• _Task to carry out_
Copy every line from the data below in which the string "year" can be found.

• _Dataset content_

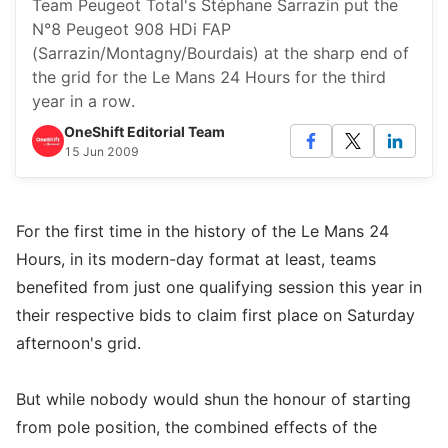
Team Peugeot Total's Stéphane Sarrazin put the
N°8 Peugeot 908 HDi FAP
(Sarrazin/Montagny/Bourdais) at the sharp end of
the grid for the Le Mans 24 Hours for the third
year in a row.
OneShift Editorial Team
15 Jun 2009
For the first time in the history of the Le Mans 24
Hours, in its modern-day format at least, teams
benefited from just one qualifying session this year in
their respective bids to claim first place on Saturday
afternoon's grid.
But while nobody would shun the honour of starting
from pole position, the combined effects of the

• _Finished task_
year in a row.
benefited from just one qualifying session this year in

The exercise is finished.